The disaster that impacts a business may be anything from a natural event such as a flood or earthquake to one that is man-made, whether by human error, a device failure, or a cyberattack. Disaster recovery involves planning for a variety of possible circumstances, allowing businesses to reduce overall downtime and save time, money, and customer trust.
Related post: Best Data Loss Prevention Software Tools
How does disaster recovery work?
The disaster recovery process involves a lot of planning and testing. First, risk assessment and business impact analysis needs to be carried out. Security vulnerabilities must be identified in order to draft an effective disaster recovery plan. Even when a disaster recovery plan is created, it must be tested and revisited on a regular basis.
Naturally, plans differ based on the type of disaster they’re addressing, each offering varying immediate, intermediate, and long-term responses with specific responsibilities assigned to select staff members. Aside from offering corrective measures in the event of a disaster, a disaster recovery plan should also have preventive measures in place as well as detective measures that help discover events that may otherwise be missed.
Tips for an effective disaster recovery plan
There are a number of things that your business can do in order to prevent and prepare for a disaster, whether natural or man-made.
Here’s how to make a disaster recovery plan:
- Back up data and send it to physical off-site locations. You may also wish to use cloud storage. Either way, backups should be made on a regular basis to ensure minimal disruption should you lose data in a disaster.
- Test your disaster recovery plan. Carrying out practice drills can help determine the overall effectiveness of the plan. This way, you can modify the plan if you find anything that doesn’t work in practice.

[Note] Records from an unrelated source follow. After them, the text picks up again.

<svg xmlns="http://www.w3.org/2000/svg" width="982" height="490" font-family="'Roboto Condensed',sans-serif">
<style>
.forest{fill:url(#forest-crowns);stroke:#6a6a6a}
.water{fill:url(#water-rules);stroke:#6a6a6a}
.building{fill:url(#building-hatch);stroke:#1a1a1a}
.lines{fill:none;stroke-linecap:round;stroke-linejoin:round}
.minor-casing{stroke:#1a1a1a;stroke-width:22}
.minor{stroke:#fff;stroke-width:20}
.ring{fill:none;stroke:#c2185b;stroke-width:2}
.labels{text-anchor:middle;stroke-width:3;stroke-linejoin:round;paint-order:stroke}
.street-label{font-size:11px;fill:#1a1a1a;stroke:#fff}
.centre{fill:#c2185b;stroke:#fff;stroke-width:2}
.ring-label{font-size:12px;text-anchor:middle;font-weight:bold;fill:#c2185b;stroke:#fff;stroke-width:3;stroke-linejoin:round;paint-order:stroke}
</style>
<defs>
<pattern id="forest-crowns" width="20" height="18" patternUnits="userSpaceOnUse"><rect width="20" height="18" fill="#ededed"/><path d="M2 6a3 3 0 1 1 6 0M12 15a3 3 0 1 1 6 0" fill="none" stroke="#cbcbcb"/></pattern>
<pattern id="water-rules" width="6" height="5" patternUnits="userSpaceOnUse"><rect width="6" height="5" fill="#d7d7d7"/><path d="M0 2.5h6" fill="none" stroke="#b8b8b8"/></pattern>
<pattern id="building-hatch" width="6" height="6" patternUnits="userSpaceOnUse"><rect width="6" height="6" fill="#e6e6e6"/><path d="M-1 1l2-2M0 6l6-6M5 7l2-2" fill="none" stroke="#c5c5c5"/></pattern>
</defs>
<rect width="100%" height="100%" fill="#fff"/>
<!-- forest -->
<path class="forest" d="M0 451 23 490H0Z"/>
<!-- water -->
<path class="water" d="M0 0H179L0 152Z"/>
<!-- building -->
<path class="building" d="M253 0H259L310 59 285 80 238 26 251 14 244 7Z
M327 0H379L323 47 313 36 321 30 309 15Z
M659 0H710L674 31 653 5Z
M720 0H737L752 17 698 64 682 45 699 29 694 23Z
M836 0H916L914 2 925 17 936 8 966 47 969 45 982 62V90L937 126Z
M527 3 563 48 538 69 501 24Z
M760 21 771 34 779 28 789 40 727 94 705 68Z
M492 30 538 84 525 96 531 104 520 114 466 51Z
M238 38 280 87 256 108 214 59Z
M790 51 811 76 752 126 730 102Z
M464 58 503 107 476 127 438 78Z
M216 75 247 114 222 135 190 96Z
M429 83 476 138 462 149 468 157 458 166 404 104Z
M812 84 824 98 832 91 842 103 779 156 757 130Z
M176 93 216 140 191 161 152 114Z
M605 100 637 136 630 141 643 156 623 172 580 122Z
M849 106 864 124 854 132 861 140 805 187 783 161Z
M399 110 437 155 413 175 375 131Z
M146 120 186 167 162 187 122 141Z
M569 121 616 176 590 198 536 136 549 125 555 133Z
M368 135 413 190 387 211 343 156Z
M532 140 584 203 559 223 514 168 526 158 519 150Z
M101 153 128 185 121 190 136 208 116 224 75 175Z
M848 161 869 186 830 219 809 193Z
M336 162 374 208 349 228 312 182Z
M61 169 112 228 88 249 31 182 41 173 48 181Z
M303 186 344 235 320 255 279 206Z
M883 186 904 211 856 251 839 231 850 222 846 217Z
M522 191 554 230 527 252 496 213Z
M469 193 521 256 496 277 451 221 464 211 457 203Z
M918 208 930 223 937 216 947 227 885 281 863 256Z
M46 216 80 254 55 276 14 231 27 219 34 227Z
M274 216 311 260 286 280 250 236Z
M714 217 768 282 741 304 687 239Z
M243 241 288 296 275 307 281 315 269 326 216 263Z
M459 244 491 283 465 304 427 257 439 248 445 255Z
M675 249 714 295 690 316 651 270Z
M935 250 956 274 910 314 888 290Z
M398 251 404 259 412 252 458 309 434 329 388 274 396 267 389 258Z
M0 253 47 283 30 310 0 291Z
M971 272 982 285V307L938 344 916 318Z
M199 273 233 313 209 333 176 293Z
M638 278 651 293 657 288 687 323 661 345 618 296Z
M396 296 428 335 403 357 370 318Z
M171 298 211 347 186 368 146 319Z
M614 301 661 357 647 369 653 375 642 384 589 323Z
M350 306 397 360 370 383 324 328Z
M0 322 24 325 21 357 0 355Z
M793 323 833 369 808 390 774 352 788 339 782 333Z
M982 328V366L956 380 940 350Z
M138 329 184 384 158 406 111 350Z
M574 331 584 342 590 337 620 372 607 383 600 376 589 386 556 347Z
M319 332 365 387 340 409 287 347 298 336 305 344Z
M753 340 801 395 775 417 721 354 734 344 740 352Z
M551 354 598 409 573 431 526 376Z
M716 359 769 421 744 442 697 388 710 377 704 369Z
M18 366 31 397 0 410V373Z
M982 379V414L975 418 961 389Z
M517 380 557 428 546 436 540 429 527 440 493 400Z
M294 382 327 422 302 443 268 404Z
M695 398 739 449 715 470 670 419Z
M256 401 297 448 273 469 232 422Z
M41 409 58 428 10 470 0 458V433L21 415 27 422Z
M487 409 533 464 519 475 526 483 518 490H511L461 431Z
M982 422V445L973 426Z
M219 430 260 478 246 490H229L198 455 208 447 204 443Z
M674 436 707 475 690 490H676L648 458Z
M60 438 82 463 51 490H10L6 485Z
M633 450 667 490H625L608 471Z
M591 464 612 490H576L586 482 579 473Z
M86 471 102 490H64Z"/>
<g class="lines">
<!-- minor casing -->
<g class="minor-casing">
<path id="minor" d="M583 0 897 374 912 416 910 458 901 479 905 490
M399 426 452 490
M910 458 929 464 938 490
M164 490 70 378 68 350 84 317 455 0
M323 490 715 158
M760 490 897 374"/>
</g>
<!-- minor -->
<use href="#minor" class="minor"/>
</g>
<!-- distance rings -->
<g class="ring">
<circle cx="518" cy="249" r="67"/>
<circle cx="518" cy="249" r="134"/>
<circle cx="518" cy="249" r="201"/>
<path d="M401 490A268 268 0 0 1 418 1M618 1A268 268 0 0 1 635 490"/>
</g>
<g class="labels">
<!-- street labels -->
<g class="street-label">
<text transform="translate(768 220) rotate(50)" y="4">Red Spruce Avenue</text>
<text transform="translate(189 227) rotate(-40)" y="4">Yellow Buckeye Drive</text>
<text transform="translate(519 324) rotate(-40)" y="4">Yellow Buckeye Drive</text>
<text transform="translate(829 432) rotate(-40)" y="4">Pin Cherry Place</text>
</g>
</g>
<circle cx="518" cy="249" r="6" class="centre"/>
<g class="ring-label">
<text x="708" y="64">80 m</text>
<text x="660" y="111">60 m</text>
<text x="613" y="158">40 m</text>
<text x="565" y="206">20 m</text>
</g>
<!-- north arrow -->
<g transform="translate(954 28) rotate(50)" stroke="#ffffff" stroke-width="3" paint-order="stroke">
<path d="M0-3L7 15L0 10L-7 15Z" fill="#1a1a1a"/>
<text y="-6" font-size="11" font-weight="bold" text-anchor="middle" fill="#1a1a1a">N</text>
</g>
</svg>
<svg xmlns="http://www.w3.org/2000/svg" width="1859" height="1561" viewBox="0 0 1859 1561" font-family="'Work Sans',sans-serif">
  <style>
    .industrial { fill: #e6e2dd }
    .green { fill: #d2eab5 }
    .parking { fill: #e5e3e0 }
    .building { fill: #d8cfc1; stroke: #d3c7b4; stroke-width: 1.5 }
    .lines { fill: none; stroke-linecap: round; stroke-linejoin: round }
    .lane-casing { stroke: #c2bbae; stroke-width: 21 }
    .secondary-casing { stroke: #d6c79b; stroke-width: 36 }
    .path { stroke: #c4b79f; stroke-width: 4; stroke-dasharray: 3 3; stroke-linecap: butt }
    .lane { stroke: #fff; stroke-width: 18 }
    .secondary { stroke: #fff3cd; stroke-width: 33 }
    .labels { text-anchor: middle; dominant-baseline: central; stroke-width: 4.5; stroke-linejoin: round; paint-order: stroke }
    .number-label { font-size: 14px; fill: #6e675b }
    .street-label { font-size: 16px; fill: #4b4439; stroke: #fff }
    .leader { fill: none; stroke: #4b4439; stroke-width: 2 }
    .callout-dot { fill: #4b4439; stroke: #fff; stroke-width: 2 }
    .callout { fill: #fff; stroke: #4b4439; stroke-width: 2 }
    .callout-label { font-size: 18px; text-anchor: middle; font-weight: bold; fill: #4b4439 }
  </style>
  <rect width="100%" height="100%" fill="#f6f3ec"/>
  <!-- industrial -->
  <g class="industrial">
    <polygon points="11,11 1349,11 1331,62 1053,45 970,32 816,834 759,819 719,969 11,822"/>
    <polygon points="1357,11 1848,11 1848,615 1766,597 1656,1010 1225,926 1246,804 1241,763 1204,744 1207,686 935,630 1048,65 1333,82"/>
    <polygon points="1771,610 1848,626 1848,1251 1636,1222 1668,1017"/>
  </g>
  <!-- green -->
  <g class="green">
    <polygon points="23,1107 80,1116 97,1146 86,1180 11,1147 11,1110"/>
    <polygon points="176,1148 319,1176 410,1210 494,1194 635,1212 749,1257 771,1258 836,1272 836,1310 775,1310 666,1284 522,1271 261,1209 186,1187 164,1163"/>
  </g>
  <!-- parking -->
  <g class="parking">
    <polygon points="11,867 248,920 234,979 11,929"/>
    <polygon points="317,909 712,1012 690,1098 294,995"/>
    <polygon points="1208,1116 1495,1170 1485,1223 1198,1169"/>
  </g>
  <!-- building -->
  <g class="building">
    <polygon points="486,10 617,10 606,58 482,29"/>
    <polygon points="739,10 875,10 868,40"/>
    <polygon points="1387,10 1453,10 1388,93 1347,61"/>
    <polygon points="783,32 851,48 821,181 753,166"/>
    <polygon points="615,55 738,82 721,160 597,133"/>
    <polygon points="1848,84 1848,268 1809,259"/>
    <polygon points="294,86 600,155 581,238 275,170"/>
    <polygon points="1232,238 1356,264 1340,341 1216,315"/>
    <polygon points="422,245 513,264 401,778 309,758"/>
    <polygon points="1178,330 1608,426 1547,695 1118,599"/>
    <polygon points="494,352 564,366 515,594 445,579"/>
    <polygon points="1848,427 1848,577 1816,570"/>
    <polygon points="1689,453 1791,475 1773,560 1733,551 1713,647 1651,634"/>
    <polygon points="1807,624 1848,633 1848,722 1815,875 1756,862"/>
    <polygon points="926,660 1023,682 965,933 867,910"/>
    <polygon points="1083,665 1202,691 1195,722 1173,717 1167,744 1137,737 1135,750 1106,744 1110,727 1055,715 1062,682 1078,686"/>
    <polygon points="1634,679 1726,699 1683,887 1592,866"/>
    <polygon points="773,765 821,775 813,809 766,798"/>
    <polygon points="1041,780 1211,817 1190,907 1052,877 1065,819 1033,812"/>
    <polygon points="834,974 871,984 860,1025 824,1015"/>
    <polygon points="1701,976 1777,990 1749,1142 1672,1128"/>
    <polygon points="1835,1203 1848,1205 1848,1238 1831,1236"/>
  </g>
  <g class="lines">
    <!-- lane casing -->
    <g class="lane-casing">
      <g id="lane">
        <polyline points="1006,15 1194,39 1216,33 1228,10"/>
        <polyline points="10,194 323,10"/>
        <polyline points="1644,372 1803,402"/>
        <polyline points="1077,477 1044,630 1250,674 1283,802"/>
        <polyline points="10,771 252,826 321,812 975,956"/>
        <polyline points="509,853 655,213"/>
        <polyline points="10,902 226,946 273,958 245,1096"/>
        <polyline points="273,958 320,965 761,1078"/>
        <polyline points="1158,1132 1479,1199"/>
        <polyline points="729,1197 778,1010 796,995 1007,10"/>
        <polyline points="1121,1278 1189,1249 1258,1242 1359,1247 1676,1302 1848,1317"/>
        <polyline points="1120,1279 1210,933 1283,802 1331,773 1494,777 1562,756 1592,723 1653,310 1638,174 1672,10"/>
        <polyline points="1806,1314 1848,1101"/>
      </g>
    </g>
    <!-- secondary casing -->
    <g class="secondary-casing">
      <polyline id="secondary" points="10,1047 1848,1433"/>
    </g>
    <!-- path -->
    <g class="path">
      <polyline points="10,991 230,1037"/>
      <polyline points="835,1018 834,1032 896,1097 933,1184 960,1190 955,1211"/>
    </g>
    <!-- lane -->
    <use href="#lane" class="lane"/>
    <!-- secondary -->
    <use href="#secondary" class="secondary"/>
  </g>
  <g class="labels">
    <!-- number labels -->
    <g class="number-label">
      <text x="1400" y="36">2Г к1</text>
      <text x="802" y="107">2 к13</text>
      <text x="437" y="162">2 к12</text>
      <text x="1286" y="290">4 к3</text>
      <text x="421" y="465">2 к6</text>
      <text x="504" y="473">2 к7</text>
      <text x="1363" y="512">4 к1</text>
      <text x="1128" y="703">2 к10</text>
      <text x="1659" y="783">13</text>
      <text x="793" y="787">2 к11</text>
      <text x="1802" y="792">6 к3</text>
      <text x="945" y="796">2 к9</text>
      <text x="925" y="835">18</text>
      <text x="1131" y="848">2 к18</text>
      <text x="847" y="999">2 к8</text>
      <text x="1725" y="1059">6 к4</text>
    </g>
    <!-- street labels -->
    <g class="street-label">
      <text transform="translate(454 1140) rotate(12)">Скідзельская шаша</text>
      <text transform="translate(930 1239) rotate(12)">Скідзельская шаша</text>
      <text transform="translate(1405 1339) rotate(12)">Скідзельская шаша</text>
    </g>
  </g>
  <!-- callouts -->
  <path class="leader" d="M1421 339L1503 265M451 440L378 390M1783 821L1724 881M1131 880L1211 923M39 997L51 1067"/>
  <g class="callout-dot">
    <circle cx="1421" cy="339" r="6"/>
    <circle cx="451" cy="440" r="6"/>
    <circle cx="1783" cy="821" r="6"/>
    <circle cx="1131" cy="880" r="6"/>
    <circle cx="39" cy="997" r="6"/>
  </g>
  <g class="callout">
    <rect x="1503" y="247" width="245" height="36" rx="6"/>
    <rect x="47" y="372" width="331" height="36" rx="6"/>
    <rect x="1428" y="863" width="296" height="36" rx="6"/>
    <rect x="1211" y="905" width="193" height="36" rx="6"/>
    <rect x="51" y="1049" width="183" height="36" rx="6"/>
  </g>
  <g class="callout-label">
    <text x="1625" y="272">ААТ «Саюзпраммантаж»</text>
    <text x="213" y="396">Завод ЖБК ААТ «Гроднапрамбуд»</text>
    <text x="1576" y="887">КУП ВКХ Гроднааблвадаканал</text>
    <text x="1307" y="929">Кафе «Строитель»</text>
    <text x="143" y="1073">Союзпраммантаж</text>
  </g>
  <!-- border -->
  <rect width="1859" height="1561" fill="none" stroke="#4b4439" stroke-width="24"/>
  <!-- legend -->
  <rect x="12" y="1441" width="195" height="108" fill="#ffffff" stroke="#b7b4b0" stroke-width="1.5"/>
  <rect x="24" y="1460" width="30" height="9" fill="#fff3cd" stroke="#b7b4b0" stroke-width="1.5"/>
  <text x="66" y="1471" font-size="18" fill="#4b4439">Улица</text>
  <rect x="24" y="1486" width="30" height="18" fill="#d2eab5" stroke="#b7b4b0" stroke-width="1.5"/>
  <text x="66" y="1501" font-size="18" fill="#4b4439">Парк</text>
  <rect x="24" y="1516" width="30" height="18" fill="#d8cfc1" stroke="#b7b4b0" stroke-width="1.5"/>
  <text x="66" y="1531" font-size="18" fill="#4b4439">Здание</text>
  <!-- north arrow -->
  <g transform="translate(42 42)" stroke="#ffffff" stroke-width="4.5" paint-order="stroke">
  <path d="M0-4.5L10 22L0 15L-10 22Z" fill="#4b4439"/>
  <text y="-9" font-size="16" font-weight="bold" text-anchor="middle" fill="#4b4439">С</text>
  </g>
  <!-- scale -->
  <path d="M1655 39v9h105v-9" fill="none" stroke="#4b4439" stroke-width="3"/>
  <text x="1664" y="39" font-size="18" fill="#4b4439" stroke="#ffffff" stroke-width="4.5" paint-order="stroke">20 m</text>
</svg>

- Establish a disaster recovery team. The team should receive regular training on how to prepare for a variety of different situations. The disaster recovery plan should also be communicated to other key staff members, ensuring it’s understood.
- Maintain up-to-date contact information. Should a disaster occur when key staff members are out of the office, you may need their latest contact details for such an emergency. Contact details should be updated on a regular, periodic basis.
- Update your plan. As businesses change and technology develops, it’s important to regularly revisit your disaster recovery plan. Potential changes may involve a new antivirus software or cloud provider, for example.